Je ris à mon tour, le laissant s'en aller vers d'autres tables, je jette un coup d'œil à l'extérieur du café, une pluie battante s'abat toujours sur la ville, je soupire en trempant mes lèvres dans le liquide chaud. J'ai quitté Seattle en espérant laisser le mauvais temps derrière moi, mais le mauvais temps n'en avait apparemment pas fini avec moi.
-
Je m'étais finalement décidé à quitter le café, quitte à affronter l'eau, je m'en fichais, il fallait que je travaille sur mon prochain article, un fait divers qui avait échappé aux yeux des New-Yorkais mais qui allait faire parler de lui - et par la même occasion, faire parler du Journal qui m'emploi.-
Le visage de la brunette me revenait sans cesse dans l'esprit et je ne sais pas vraiment pourquoi, mais dans un sens, la sensation que son trafic au café n'était rien de banal trottait dans mon esprit comme une évidence dont je n'arrivais pas à me débarrasser.

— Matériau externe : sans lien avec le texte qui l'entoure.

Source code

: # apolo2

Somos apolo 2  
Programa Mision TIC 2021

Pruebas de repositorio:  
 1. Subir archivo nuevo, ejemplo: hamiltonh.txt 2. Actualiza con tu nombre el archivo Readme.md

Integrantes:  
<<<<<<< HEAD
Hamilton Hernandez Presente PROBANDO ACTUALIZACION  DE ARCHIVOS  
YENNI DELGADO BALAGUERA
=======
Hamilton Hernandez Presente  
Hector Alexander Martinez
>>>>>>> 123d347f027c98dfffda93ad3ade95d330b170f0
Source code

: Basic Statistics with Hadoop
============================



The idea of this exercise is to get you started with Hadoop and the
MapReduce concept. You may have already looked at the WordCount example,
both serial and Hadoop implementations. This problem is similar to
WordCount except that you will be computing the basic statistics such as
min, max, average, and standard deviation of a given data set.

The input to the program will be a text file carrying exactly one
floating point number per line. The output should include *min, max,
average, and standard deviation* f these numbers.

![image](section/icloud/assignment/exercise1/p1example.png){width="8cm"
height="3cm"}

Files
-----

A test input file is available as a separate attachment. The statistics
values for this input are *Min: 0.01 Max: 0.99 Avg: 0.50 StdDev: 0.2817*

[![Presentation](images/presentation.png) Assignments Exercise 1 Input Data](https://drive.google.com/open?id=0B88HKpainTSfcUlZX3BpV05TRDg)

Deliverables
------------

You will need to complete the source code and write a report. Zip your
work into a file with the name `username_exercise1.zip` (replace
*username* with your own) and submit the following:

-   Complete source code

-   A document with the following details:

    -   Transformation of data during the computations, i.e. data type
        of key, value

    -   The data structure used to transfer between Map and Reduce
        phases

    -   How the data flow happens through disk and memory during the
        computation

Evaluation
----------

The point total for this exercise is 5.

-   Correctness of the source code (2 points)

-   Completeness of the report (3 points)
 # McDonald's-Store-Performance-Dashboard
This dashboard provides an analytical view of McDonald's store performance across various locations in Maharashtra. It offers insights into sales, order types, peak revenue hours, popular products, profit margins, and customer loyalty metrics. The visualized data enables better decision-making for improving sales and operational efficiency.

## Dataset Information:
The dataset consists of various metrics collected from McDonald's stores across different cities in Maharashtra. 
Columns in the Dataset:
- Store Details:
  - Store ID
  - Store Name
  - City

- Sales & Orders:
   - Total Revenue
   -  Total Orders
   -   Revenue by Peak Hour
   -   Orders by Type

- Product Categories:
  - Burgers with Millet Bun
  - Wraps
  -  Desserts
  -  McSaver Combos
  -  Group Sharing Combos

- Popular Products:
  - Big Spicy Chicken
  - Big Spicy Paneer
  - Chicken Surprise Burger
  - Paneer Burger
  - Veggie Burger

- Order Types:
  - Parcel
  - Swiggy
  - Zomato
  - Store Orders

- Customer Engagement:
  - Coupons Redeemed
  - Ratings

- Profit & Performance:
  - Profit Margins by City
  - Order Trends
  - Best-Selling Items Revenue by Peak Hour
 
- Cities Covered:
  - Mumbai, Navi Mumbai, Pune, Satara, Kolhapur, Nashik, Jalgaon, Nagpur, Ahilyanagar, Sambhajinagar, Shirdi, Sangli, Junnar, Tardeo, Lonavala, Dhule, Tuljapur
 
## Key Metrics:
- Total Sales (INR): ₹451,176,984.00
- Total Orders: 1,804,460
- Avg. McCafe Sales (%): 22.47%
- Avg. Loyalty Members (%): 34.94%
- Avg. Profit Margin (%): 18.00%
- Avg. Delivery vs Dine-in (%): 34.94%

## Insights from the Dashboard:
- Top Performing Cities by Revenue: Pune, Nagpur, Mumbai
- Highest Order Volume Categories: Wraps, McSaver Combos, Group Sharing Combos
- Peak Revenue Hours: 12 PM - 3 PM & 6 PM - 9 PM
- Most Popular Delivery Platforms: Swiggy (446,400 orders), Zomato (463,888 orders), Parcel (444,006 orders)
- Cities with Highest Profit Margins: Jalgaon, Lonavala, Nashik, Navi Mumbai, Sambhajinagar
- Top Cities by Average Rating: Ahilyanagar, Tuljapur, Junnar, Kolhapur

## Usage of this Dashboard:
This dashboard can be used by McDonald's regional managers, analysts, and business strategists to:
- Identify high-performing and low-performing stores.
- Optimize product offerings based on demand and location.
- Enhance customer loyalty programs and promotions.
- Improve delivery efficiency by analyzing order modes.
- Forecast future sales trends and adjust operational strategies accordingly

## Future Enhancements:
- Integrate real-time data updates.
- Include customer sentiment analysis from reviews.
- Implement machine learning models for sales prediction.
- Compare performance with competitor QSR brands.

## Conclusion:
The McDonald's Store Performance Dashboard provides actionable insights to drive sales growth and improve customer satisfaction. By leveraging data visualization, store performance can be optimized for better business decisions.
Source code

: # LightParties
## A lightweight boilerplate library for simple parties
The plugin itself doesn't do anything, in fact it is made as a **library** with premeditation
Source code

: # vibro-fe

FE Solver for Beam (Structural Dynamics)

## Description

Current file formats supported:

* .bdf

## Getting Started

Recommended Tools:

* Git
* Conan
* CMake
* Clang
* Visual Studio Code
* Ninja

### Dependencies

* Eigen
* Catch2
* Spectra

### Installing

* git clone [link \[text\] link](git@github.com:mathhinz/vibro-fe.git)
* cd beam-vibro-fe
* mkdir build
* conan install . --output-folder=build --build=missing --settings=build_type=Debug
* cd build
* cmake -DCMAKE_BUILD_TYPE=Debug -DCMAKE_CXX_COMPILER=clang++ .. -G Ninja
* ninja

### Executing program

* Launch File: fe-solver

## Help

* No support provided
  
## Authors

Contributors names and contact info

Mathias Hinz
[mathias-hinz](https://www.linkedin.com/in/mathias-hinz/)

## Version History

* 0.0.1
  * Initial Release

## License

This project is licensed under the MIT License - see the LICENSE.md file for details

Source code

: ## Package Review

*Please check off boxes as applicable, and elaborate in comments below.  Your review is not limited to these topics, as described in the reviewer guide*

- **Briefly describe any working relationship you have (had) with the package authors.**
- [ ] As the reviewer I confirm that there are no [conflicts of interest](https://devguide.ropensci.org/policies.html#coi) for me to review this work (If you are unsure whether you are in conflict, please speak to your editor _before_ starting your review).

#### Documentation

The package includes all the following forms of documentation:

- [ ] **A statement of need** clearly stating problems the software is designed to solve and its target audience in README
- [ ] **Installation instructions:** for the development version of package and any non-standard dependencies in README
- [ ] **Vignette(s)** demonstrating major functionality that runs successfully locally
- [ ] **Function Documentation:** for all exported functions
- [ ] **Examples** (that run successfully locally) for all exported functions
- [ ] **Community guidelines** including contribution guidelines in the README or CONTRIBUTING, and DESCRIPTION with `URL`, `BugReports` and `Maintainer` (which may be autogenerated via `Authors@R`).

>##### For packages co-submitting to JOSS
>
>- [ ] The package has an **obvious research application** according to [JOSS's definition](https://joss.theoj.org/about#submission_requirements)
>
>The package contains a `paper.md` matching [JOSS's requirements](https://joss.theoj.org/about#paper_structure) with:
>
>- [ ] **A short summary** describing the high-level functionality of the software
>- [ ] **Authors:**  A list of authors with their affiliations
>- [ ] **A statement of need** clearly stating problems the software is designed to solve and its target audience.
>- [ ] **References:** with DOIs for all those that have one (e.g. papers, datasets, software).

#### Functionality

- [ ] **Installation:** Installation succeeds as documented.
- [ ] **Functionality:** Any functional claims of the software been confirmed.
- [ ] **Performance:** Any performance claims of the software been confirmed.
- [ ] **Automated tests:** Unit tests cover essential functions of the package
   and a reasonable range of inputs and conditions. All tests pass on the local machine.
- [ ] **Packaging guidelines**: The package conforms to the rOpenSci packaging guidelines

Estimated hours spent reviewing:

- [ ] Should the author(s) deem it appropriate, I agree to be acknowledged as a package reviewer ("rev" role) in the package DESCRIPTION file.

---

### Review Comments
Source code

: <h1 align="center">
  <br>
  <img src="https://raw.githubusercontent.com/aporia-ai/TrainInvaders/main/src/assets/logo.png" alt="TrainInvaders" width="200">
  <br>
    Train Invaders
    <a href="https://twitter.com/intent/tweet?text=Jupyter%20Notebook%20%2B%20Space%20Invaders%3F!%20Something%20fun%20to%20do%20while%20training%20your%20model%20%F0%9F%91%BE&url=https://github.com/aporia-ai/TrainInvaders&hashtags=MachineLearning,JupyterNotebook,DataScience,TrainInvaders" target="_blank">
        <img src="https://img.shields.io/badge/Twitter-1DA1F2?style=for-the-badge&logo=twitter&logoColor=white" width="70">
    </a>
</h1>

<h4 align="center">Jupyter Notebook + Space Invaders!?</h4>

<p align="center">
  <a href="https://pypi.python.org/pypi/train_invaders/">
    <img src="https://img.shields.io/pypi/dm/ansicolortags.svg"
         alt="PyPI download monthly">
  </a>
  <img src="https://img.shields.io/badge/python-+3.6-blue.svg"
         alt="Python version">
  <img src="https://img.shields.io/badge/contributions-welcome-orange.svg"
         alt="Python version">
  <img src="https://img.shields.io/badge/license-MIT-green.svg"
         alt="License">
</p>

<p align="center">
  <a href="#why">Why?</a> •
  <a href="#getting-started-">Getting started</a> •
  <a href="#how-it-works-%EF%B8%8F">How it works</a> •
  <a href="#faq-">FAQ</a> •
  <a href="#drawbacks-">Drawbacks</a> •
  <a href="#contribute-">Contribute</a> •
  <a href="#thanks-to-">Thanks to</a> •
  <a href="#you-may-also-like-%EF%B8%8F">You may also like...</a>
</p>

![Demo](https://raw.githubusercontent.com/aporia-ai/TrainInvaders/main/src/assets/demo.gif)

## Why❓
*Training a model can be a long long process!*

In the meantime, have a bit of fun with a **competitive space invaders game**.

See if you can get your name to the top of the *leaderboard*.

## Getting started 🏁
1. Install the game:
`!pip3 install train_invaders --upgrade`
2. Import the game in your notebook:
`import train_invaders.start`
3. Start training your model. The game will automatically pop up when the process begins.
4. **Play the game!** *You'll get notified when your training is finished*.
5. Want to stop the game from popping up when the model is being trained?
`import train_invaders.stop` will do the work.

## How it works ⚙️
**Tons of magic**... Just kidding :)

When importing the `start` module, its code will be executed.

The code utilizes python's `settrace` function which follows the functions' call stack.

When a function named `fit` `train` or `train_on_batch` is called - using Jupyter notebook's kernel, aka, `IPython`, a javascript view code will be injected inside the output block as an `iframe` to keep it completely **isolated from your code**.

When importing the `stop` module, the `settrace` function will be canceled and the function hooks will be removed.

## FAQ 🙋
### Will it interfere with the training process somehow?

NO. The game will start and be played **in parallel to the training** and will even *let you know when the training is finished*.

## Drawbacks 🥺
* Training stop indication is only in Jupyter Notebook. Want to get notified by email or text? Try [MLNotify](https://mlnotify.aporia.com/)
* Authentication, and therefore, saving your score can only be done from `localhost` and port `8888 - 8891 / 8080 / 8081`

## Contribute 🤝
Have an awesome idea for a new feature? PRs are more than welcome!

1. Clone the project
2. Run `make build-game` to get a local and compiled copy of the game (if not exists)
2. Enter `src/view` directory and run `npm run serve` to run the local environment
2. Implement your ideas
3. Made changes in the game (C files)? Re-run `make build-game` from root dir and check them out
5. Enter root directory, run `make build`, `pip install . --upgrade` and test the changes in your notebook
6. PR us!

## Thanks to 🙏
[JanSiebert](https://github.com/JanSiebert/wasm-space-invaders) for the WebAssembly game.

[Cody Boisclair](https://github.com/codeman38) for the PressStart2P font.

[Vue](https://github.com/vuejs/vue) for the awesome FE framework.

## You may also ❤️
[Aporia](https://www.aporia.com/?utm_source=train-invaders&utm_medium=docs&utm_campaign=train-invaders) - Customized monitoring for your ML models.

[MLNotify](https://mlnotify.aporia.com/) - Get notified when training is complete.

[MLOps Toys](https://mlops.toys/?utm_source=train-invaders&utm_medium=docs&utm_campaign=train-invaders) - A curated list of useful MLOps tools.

Je m'abritais du mieux que je le pouvais le long des murs, tentant de mon mieux de ne pas me cogner aux passants pressés ou bien aux poubelles qui traînaient au devant des magasins. Chaque chevelure brune qui me rappelait celle du café, me faisait me retourner et perdre cinq bonnes minutes histoire de ne pas passer pour une psychopathe à , suivre chacune d'elles.
Arrivé chez moi, j'en étais à présent certain: il fallait que je retourne à ce café et que je retrouve cette fille, juste pour m'assurer qu'elle n'avait rien de si exceptionnel que ça.